Le charme était rompu, l’événement merveilleux avait eu lieu et sa nature miraculeuse s’était manifestée à l’évidence. Un grand soupir frémissant se répandit à travers la nef, le choeur, les transepts, partout où il y avait des témoins. Après ce soupir, il y eut le murmure tremblant d’un orage qui se prépare. S’agissait-il de larmes ou de rires, nul ne le savait, mais il y avait dans l’air un frisson passionné. Et puis un grand cri éclata, on se mit à rire, à pleurer dans une tempête d’émerveillement et de louange. Depuis les murs de pierre jusqu’à la haute voûte majestueuse, du jubé à la croisée du transept, l’écho jaillit et se répercuta et la flamme des cierges, jusque-là immobile, vacilla violemment sous l’ouragan. Comme foudroyée, Melannguell versait des larmes de joie dans les bras de Matthieu, et dame Alice, passant d’une amie à l’autre, pleurait comme une Madeleine et souriait comme une bienheureuse. Robert, le prieur, récompensé de ses efforts, leva les bras au ciel, et entonna un psaume d’action de grâces, que reprit frère Anselme.
Un miracle, un miracle, un miracle...
Au milieu de tout cela, Rhunn demeurait tout droit, immobile, un peu effaré même, fermement planté sur ses longues et belles jambes, regardant autour de lui ces gens qui criaient, pleuraient, exultaient, se laissant noyer dans ces bruits dénués de sens. Il ne désirait que le calme qu’il avait connu en ce lieu sacré quand il était seul avec la petite sainte qui lui avait soufflé, d’une voix si douce et secrète, tout ce qu’il devait faire.
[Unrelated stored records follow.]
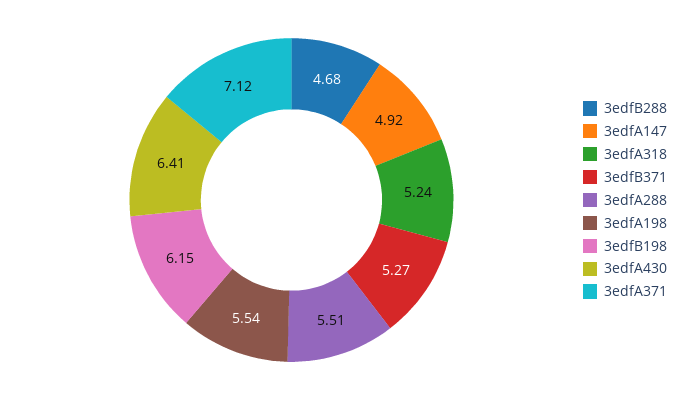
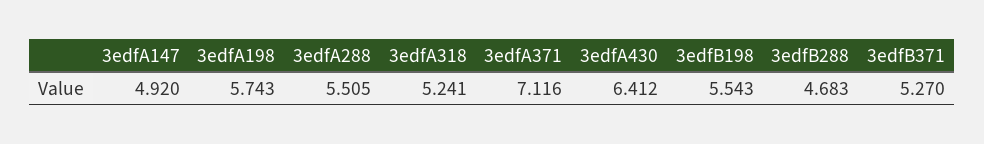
  {
    "3edfB288": 4.683,
    "3edfA147": 4.92,
    "3edfA318": 5.241,
    "3edfB371": 5.27,
    "3edfA288": 5.505,
-   "3edfA198": 5.54,
+   "3edfA198": 5.743,
-   "3edfB198": 6.15,
+   "3edfB198": 5.543,
    "3edfA430": 6.412,
    "3edfA371": 7.116
  }

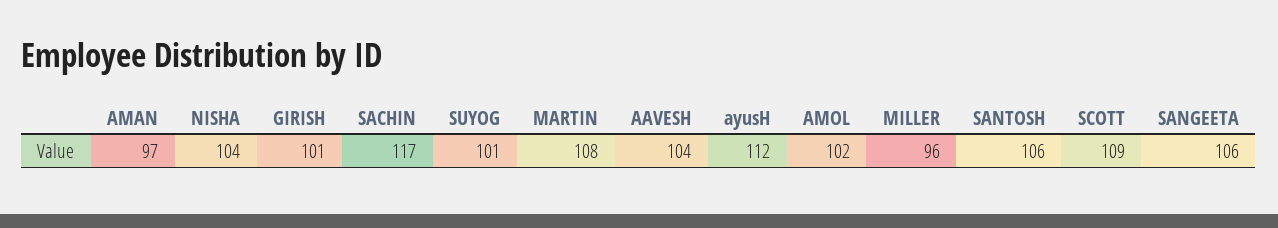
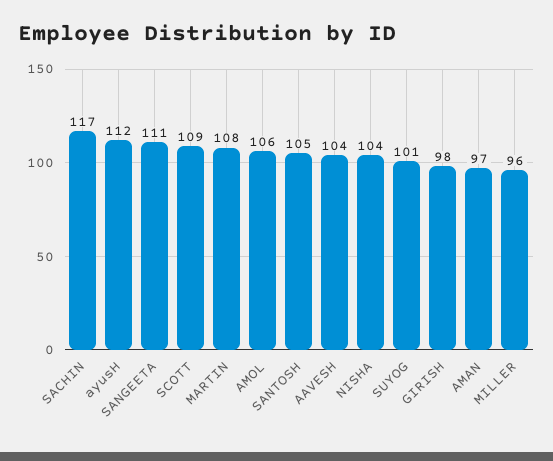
  {
    "AMAN": 97,
    "NISHA": 104,
-   "GIRISH": 101,
+   "GIRISH": 98,
    "SACHIN": 117,
    "SUYOG": 101,
    "MARTIN": 108,
    "AAVESH": 104,
    "ayusH": 112,
-   "AMOL": 102,
+   "AMOL": 106,
    "MILLER": 96,
-   "SANTOSH": 106,
+   "SANTOSH": 105,
    "SCOTT": 109,
-   "SANGEETA": 106
+   "SANGEETA": 111
  }

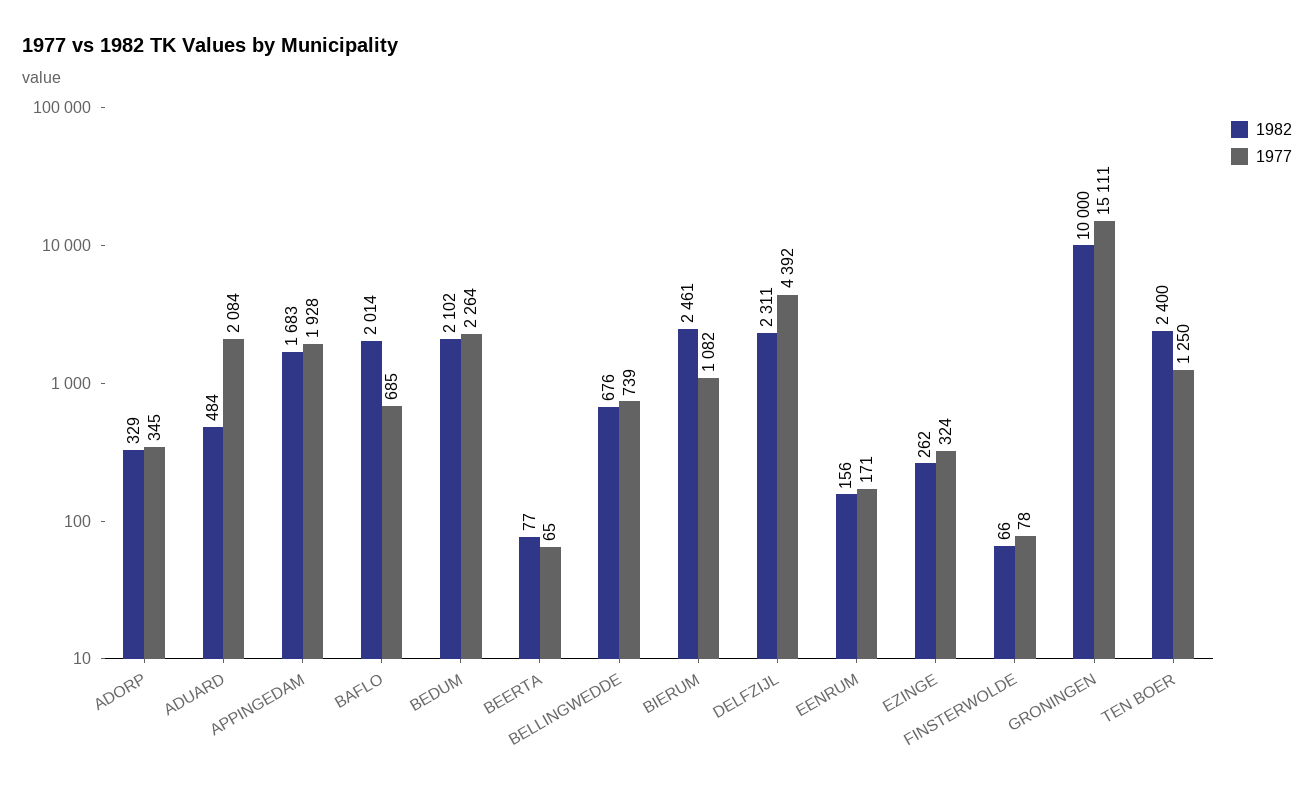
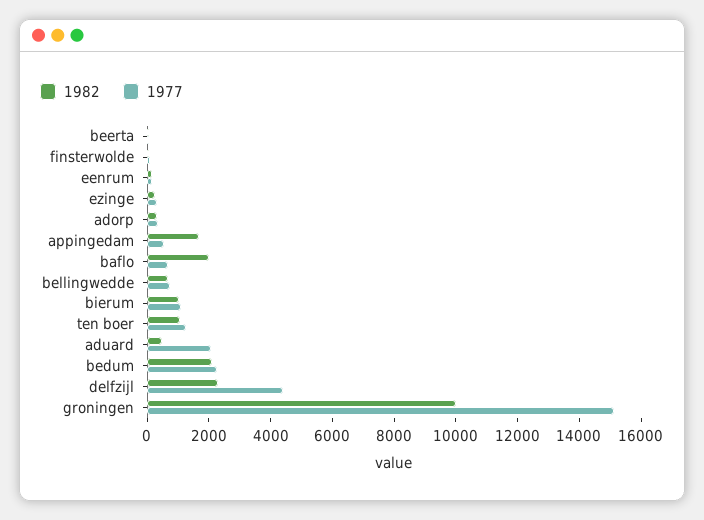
  {
    "1982": {
      "ADORP": 329,
      "ADUARD": 484,
      "APPINGEDAM": 1683,
      "BAFLO": 2014,
      "BEDUM": 2102,
      "BEERTA": 77,
      "BELLINGWEDDE": 676,
-     "BIERUM": 2461,
+     "BIERUM": 1000,
      "DELFZIJL": 2311,
      "EENRUM": 156,
      "EZINGE": 262,
      "FINSTERWOLDE": 66,
      "GRONINGEN": 10000,
-     "TEN BOER": 2400
+     "TEN BOER": 1000
    },
    "1977": {
      "ADORP": 345,
      "ADUARD": 2084,
-     "APPINGEDAM": 1928,
+     "APPINGEDAM": 500,
      "BAFLO": 685,
      "BEDUM": 2264,
      "BEERTA": 65,
      "BELLINGWEDDE": 739,
      "BIERUM": 1082,
      "DELFZIJL": 4392,
      "EENRUM": 171,
      "EZINGE": 324,
      "FINSTERWOLDE": 78,
      "GRONINGEN": 15111,
      "TEN BOER": 1250
    }
  }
Frère Cadfael se leva avec les autres religieux, après que l’église se fut complètement vidée, maintenant que la foule exaltée, bruyante, excitée s’était dissipée pour donner libre cours à sa fièvre en ce beau jour d’été et parler du miracle à haute voix, le colporter partout sur la Première Enceinte et puis aussi en ville, et le commenter de table en table au dîner, à l’hôtellerie, et en parler encore à vêpres tant qu’il leur restait du souffle. Quand ils se sépareraient, la nouvelle les accompagnerait partout, chantant les louanges de sainte Winifred, poussant d’autres gens à prendre la route pour venir confier leurs soucis à Shrewsbury, où la guérison était prouvée et attestée par des centaines de témoins.
Les moines se rendirent à leur modeste dîner quotidien et, quels que fussent leurs sentiments personnels, observèrent la discipline du silence. Ils étaient très fatigués, de sorte que ce calme était le bienvenu. Ils s’étaient levés tôt, avaient travaillé dur, traversé l’eau et le feu corps et âme ; rien d’étonnant à ce qu’ils mangent humblement, en silence, pleins de gratitude.